Comme chez l'enfant, une allergie est retrouvée dans 80 % des cas. « Si l'asthme est diagnostiqué à l'adolescence, le bilan allergologique est tout aussi indispensable, comme à n'importe quel âge, même en l'absence de signes évocateurs à l'interrogatoire », rappelle le pneumologue. Un traitement de la rhinite allergique, qui est un facteur déclenchant des crises d'asthme, est incontournable et… plutôt bien accepté compte tenu de l'impact sur la vie sociale et… amoureuse.
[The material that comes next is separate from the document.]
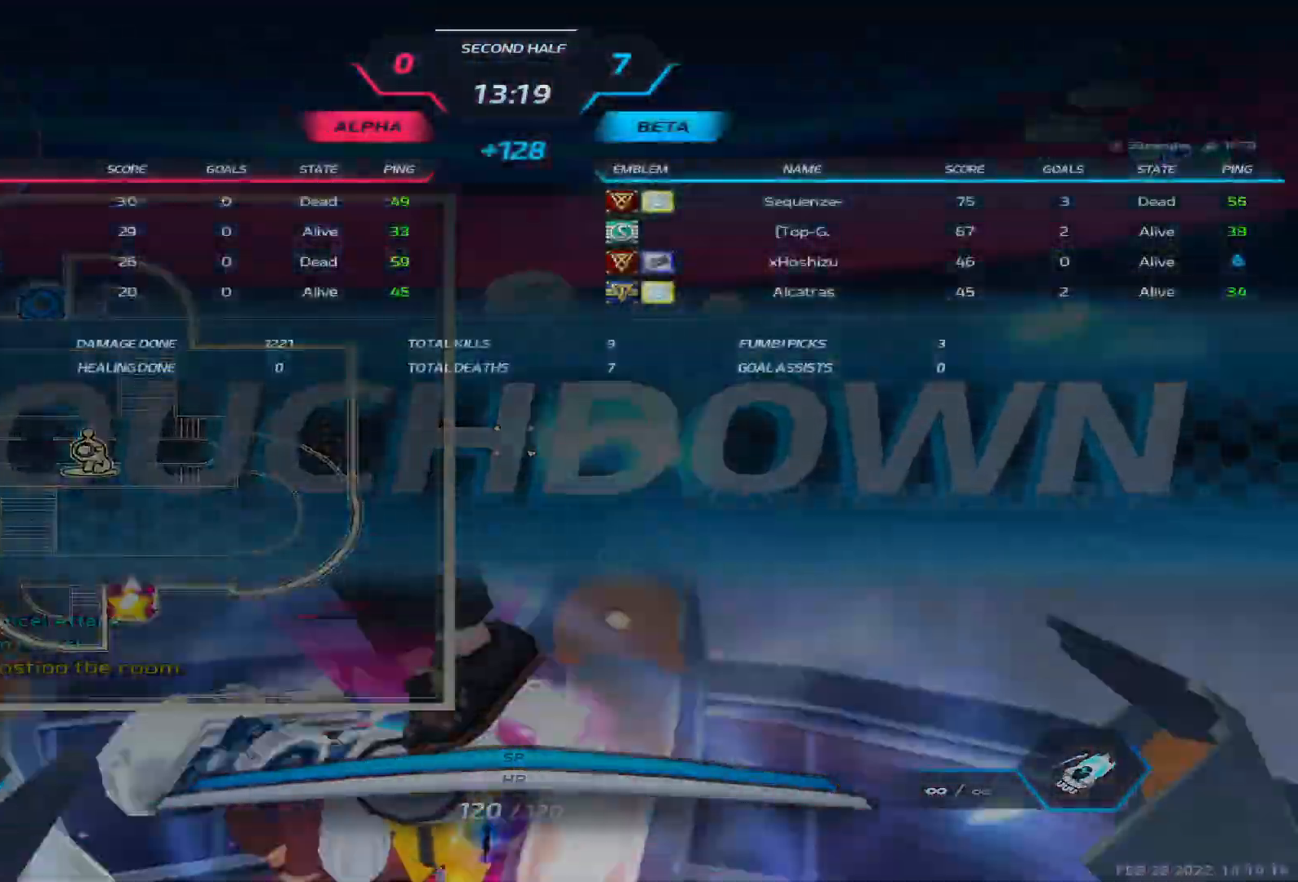
{"keys": ["tab"], "events": []}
L'adolescence est aussi une période à risques avec la tentation de la cigarette et du cannabis, et/ou l'exposition au tabagisme passif lors des soirées. « Mieux vaut éviter de délivrer des messages moralisateurs et culpabilisants, conseille le Pr Magnan. Le rôle du médecin est d'informer, d'avertir et de conseiller de façon bienveillante ».

Le tabac n'est le seul écueil à l'adolescence, d'autres nouveaux facteurs de risque sont à surveiller comme le poids, en particulier chez les jeunes filles. « L'asthme de l'obèse est un peu différent, décrit le spécialiste. L'inflammation est moins impliquée et la prise en charge est plus difficile. Ce peut être une motivation supplémentaire à maigrir, car la perte de poids améliore doublement la respiration, par un effet direct sur l'asthme et un autre lié à l'amaigrissement ».

Un plaidoyer pour la reconnaissance de l'asthme sévère

Chez les jeunes filles peut apparaître un asthme périmenstruel. « L'asthme peut se déstabiliser lors des règles, souvent quelques jours avant, détaille le Pr Magnan. C'est important de repérer ces épisodes, car il est possible de les éviter en intensifiant le traitement juste à ce moment-là sans surtraiter en dehors de cette période difficile ».

Des applis mobiles dédiées comme « Mon Asthme », « AsthmaCrise », ou « Asthm'Active » lancé par la CNAM en mars dernier peuvent être des outils intéressants, estime le pneumologue. « Cela ne convient pas forcément à tout le monde, poursuit le Pr Magnan. Certains ne vont pas l'utiliser, d'autres au contraire de façon obsessionnelle. Dommage que les adolescents qui s'en servent le mieux sont souvent ceux qui en ont le moins besoin ». Les Écoles de l'asthme peuvent fournir une aide utile, « encore faut-il que les adolescents y mettent les pieds », glisse le pneumologue dans un sourire.

La prise en charge de l'asthme à l'adolescence « s'inscrit vraiment dans une démarche de médecine personnalisée, conclut le Pr Magnan. Il faut arriver à traiter sans surtraiter, et en parallèle, il faudrait pourvoir disposer de traitements innovants, notamment les anticorps IL5 (Nucala), pour la petite proportion d'adolescents ayant un asthme sévère, moins de 5 % des sujets asthmatiques. C'est la raison du plaidoyer de la Société française de pneumologie pour la reconnaissance de l'asthme sévère en France. Pour que ceux qui en ont vraiment besoin puissent y avoir accès dans le cadre d'essais cliniques ».